日本語には、美人を形容するさまざまな言葉や表現があります。女性を花にたとえているものも多くありますが、その中の一つが、「立てば芍薬、座れば牡丹、歩く姿は百合の花」というもの。きっとご存知の方も多い表現でしょう。ここに登場する花の中で、歩く姿の美しさに形容されている、ユリ。風に揺れるユリの花の姿が美しいということから、ユリは歩きながら見るのが一番美しいとも言われます。また、ユリは女性の名前に多く用いられていますし、かぐわしい香りが高貴な雰囲気を漂わせます。今では一年中手に入るイメージがありますが、実は、夏の花です。今回は、そんなユリについてお話しいたします。



ユリというと、皆様が一番に思い浮かべるのはカサブランカではないかと思います。白い大輪のユリで、大変香りのよい花を咲かせます。バブルの頃一気にブームになり、もてはやされてから、今でも白ユリの代名詞のような花です。大変華やかで、洋風の雰囲気がありますが、実は、日本にルーツを持っているのです。といいますのは、日本には昔からユリが自生していましたが、その日本固有の種をもとに品種改良されて、カサブランカが作られたからです。



北半球の幅広い地域に生息するユリは、日本でも、ヨーロッパでも、古代から愛されてきました。紀元前15世紀頃のものといわれるクノッソスの遺跡で、白ユリの一種であるマドンナリリーの描かれた壁画が見つかっているほか、メソポタミアや古代エジプトでも、文様に描かれていました。また中世の頃からキリスト教において、マドンナリリーが聖母マリアの象徴とされ、絵画にはマリアとともにその花が描かれました。



日本では、最古の記録として、古事記にユリが登場します。「神武天皇がユリを摘んでいる娘を気に入って妻にした」という物語です。これを現在に伝える行事が、奈良県の率川(いきがわ)神社で行われる三枝祭(さいくさのまつり)で、別名ゆりまつり、とも呼ばれています。また、万葉集では10首の歌にユリが詠まれています。



しかし、ユリは花を観賞するというよりも、主に薬として用いられていた植物でした。盛んに花が楽しまれるようになったのは江戸時代になってからと言われています。幕末の頃には、シーボルトらによってヨーロッパに日本のユリが紹介され、ユリの球根が盛んに輸出されるようになりました。そのときに輸出され、有名になった品種の一つが、テッポウユリです。テッポウユリは、栽培が難しかったマドンナリリーに代わって、イースターに飾られるユリ、イースターリリーとしてヨーロッパでも盛んに育成されるようになります。その他にも日本のユリが輸出され、それらの品種をもとにユリの品種改良がようやく盛んになったのは、19世紀末のことでした。意外にも、ユリの品種改良の歴史は浅いのです。

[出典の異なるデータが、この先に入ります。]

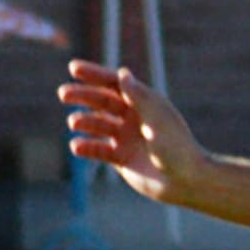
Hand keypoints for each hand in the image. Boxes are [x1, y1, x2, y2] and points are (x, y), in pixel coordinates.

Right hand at [58, 59, 204, 202]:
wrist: (185, 180)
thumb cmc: (176, 146)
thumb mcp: (156, 118)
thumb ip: (138, 96)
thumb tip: (122, 73)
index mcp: (144, 102)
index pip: (115, 83)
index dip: (95, 75)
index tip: (74, 69)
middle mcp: (133, 118)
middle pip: (102, 102)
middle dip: (83, 96)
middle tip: (64, 94)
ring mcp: (126, 138)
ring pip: (98, 125)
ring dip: (84, 121)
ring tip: (74, 122)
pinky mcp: (121, 158)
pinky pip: (98, 150)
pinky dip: (86, 147)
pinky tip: (76, 146)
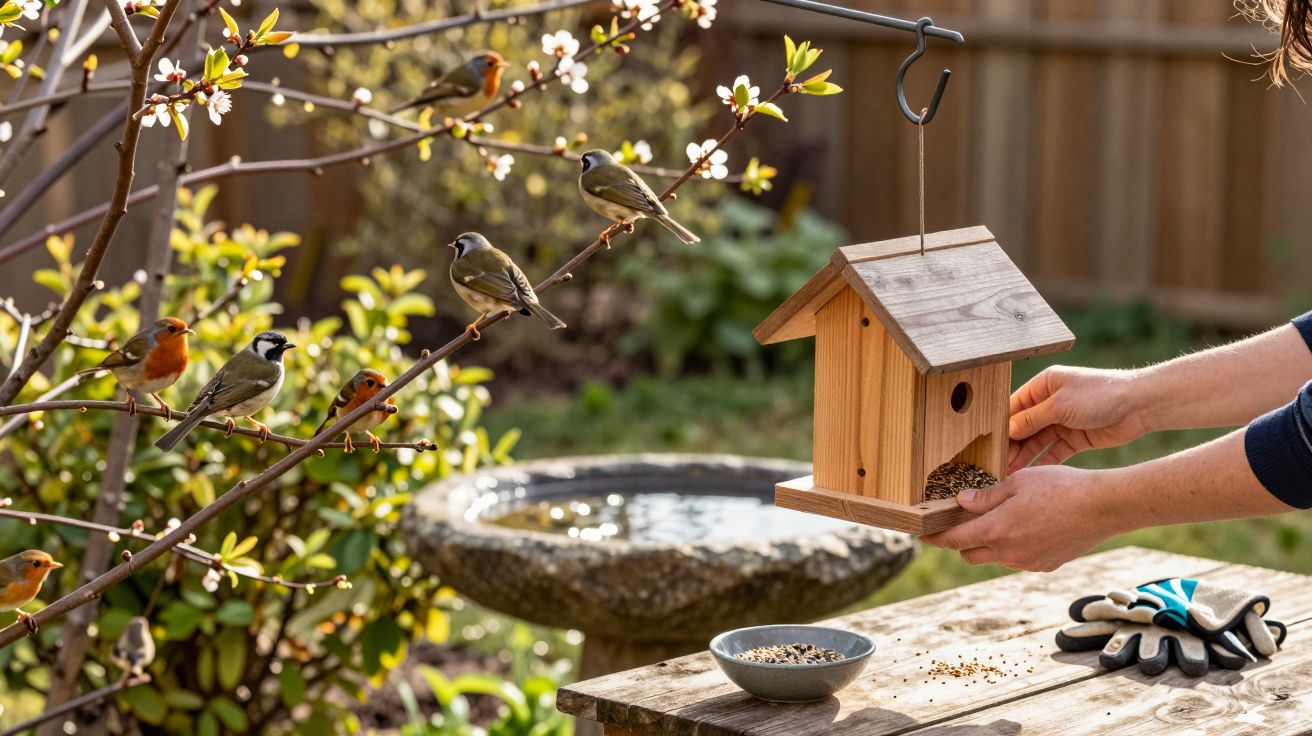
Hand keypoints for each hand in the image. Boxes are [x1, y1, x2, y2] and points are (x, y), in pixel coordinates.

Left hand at [919, 465, 1123, 571]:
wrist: (1103, 507)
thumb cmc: (1060, 487)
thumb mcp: (1017, 482)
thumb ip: (985, 496)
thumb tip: (960, 501)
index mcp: (996, 531)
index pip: (953, 540)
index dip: (934, 538)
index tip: (922, 534)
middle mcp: (1008, 553)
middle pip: (969, 554)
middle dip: (960, 540)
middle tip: (960, 522)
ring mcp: (1028, 562)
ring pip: (994, 557)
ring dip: (988, 543)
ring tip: (999, 519)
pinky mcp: (1045, 565)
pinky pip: (1018, 559)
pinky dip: (1012, 547)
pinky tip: (1026, 527)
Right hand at [1009, 366, 1148, 472]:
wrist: (1139, 405)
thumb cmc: (1099, 394)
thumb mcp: (1059, 405)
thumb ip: (1032, 419)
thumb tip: (1008, 429)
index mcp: (1043, 385)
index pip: (1014, 407)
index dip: (1001, 425)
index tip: (988, 444)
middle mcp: (1050, 402)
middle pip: (1023, 426)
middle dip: (1011, 444)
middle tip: (996, 463)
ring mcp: (1063, 420)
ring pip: (1037, 440)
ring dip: (1024, 455)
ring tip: (1008, 472)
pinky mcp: (1075, 437)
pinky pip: (1054, 451)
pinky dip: (1043, 462)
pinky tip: (1031, 475)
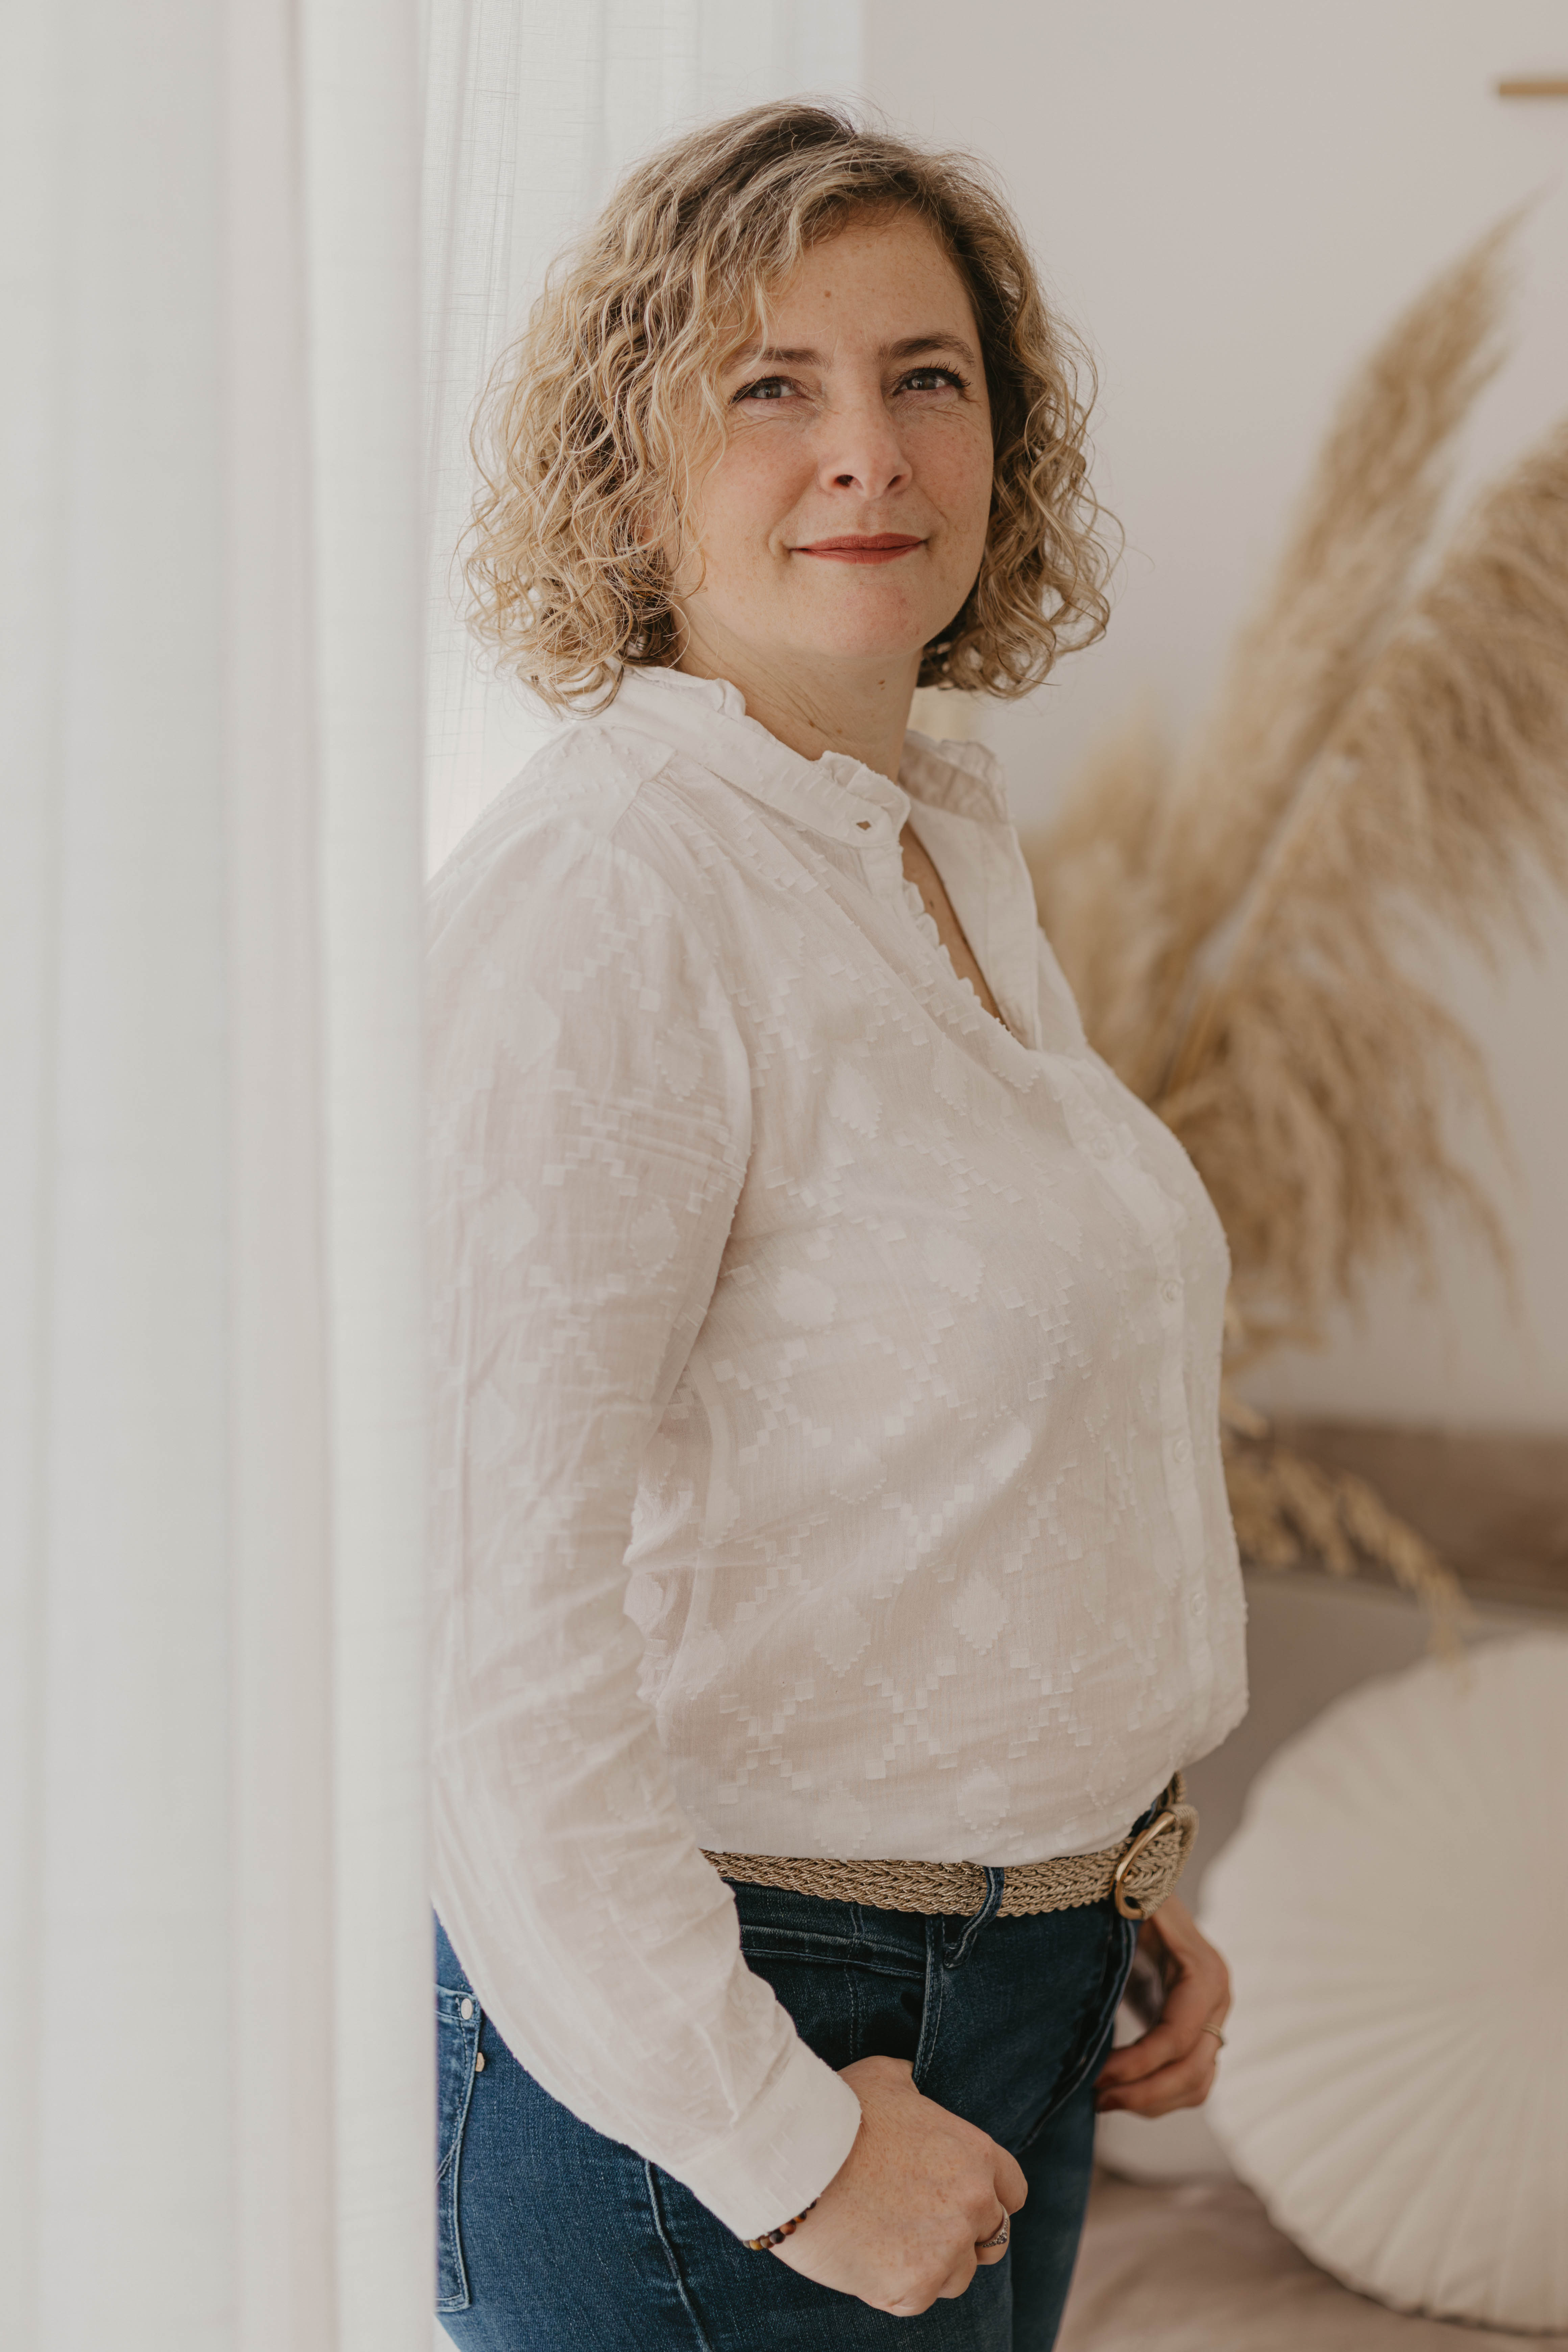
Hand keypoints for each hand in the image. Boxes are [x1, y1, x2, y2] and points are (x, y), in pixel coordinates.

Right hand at [770, 2054, 1026, 2314]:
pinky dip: (896, 2285)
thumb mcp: (886, 2077)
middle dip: (962, 2234)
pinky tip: (865, 2256)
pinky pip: (918, 2299)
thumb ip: (914, 2089)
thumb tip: (913, 2087)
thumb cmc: (836, 2111)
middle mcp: (973, 2204)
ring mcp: (946, 2250)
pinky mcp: (914, 2287)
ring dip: (931, 2265)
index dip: (987, 2198)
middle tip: (917, 2224)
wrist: (793, 2156)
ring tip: (885, 2239)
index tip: (957, 2200)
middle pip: (991, 2239)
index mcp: (976, 2154)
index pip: (1012, 2193)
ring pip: (959, 2276)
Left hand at [1094, 1895, 1229, 2116]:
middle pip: (1192, 2071)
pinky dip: (1161, 2095)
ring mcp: (1214, 2018)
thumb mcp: (1127, 1905)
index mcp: (1204, 1972)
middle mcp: (1218, 1999)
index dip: (1137, 2064)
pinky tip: (1124, 2091)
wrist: (1145, 1887)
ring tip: (1104, 2100)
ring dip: (1151, 2102)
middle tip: (1095, 2097)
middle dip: (1142, 2093)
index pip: (1177, 2037)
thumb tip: (1110, 1930)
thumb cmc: (1128, 1894)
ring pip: (1197, 2084)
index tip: (1095, 2075)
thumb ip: (1124, 1921)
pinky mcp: (1201, 2030)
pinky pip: (1192, 2080)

さて、ユリは花よりも薬用として用いられてきたとお話ししましたが、もう一つ、私たちに身近な用途があります。そう、食用です。ユリの球根が、茶わん蒸しなどに入っているユリ根です。ただし、すべてのユリの根が食べられるわけではありません。多くの品種はアクが強いので食べるのには向いていませんが、アクの少ないコオニユリ、ヤマユリなどが食用に栽培されています。



ユリは、英語ではリリーと言いますが、その語源は、ケルト語で「白い花」という意味を持つ語であったと言われています。やはりユリというと、白い花のイメージが強いということでしょうか。しかし実際には、黄色、オレンジ、ピンク、赤などの色のものもあります。



日本語の「ユリ」の語源は、花が風に揺れるという「揺り」からきているという説や、球根の形が鱗が重なるようにできていることから「寄り」という語が転じて、など諸説ありますが、はっきりとはわかっていません。しかし、漢字の「百合」は、2~3世紀頃の中国の書物に「百合(パイホ)」という記述があり、これが日本に伝わって「ユリ」を表す字として使われるようになったと言われています。



ユリの花は、つぼみから花が咲ききるまで、長く楽しむことができます。しかし気を付けなければいけないのは、花粉です。ヨーロッパでは、花粉のない花はかえって不自然に見える、と花粉をそのままにすることが多いのですが、衣類などに付着しないように、日本の花屋さんでは、開花とともに花粉を取り除くのが一般的です。もしも衣類に花粉がついてしまったときには、手で払わないように!手の脂分によって、花粉が染み付いてしまいます。そのまま花粉をよく乾燥させてから、粘着テープで布を軽くたたくようにしてください。これでたいていの花粉は、取れるはずです。お手入れの方法を知っていれば、もう怖くないですね!



ユリの花に触れて、美人のエッセンスを取り入れてみるのも、女磨きのひとつかも?しれませんね。香りも豊かな気持ちにさせてくれます。ぜひお試しになってみてください。